I am absolutely no compiler expert but from what i understood we should trust the compiler using available functions for vectorizing if possible. Not rying to enforce something not being there, otherwise lot's of secific test cases. In other words, gcc should not be treated different from clang. Is this understanding wrong?

jenshannoschwalm avatar Jun 23 '25 11:06 jenshannoschwalm

I am absolutely no compiler expert but from what i understood we should trust the compiler using available functions for vectorizing if possible.

I guess, because it should know what C lib/math lib it's built with?

gcc should not be treated different from clang. Is this understanding wrong?
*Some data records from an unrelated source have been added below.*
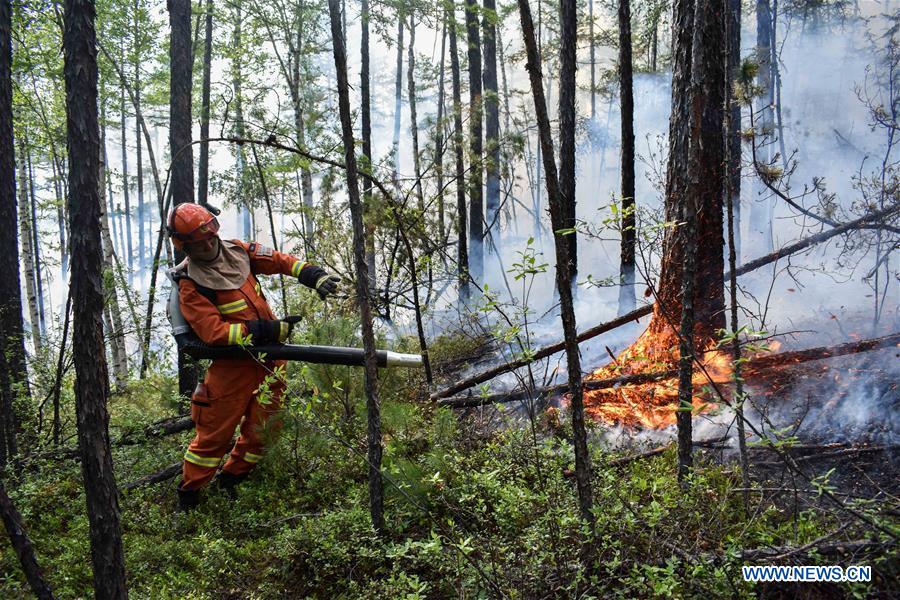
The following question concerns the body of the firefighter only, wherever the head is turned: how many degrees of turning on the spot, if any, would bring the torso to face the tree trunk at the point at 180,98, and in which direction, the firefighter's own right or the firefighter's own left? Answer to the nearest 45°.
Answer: approximately 135° to the firefighter's own left

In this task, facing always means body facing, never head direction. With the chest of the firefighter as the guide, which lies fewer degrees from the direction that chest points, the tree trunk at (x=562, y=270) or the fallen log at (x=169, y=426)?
the tree trunk

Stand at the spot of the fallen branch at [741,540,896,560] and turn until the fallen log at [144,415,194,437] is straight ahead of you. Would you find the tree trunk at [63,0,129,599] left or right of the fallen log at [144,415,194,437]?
left

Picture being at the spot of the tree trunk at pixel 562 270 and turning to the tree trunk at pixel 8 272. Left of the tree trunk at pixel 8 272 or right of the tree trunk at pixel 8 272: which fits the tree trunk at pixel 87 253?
left

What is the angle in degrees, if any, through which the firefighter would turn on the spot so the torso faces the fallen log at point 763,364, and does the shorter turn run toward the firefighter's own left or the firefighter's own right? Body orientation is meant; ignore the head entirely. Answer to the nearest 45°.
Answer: approximately 45° to the firefighter's own left

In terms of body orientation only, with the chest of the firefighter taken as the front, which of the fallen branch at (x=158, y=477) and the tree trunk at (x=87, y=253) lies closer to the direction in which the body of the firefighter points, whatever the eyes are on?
the tree trunk

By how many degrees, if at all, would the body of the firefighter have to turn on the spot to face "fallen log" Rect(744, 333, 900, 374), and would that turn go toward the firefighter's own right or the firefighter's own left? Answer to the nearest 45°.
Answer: approximately 45° to the firefighter's own left

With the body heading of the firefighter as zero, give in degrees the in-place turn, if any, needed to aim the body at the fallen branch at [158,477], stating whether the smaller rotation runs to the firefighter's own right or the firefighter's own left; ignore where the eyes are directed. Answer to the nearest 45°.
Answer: approximately 180°

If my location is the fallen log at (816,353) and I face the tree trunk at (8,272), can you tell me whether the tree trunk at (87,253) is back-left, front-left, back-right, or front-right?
front-left

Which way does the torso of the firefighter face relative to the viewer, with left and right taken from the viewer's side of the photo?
facing the viewer and to the right of the viewer

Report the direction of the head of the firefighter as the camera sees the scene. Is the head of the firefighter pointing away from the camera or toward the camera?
toward the camera

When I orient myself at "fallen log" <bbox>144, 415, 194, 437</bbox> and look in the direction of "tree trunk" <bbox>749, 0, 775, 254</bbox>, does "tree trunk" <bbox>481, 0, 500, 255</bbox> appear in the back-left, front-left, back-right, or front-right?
front-left
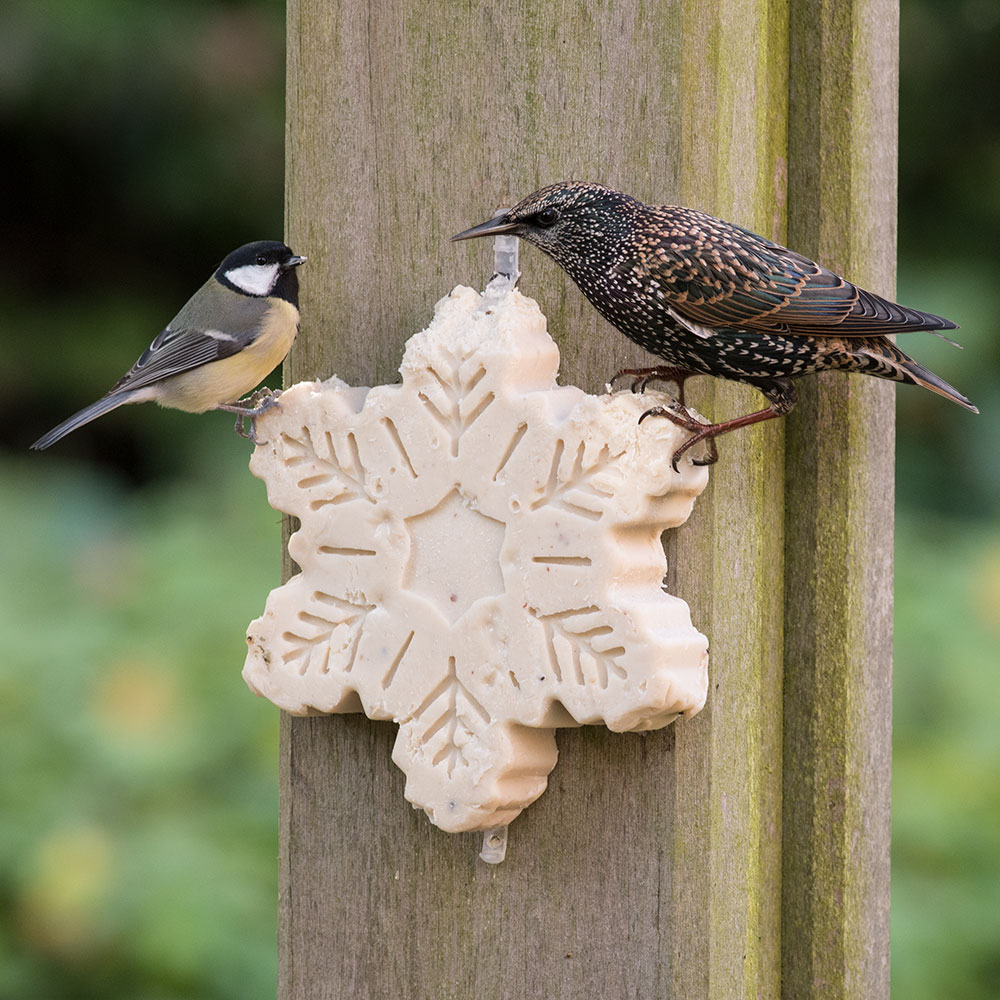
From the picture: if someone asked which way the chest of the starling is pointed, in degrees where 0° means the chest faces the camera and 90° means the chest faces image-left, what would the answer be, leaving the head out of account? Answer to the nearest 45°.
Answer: approximately 90°

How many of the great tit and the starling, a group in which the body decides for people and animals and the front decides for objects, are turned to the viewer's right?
1

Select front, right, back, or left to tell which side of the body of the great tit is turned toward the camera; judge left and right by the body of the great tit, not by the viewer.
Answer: right

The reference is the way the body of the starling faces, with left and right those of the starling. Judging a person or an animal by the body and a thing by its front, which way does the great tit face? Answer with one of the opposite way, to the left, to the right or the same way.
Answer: the opposite way

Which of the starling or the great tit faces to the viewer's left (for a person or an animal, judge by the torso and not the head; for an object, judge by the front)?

I suspect they are not able to auto-vectorize everything identically, so that's why I say I'm not 100% sure.

kmilos avatar Jun 23 '25 11:06 kmilos

Not sure either but it's likely the very best guess?

jenshannoschwalm avatar Jun 23 '25 12:06 jenshannoschwalm

it's likely the very best guess?

For me quite the opposite - as we've learned even the same compiler vectorizes differently between its versions, and also depending on (unknown) options..

kmilos avatar Jun 23 '25 13:06 kmilos

For me quite the opposite - as we've learned even the same compiler vectorizes differently between its versions, and also depending on (unknown) options..

Which is precisely why we shouldn't try to force the use of vectorized stdlib functions.

ralfbrown avatar Jun 23 '25 13:06 ralfbrown

Dropping in favour of the alternative approach.

kmilos avatar Jul 18 '25 20:07 kmilos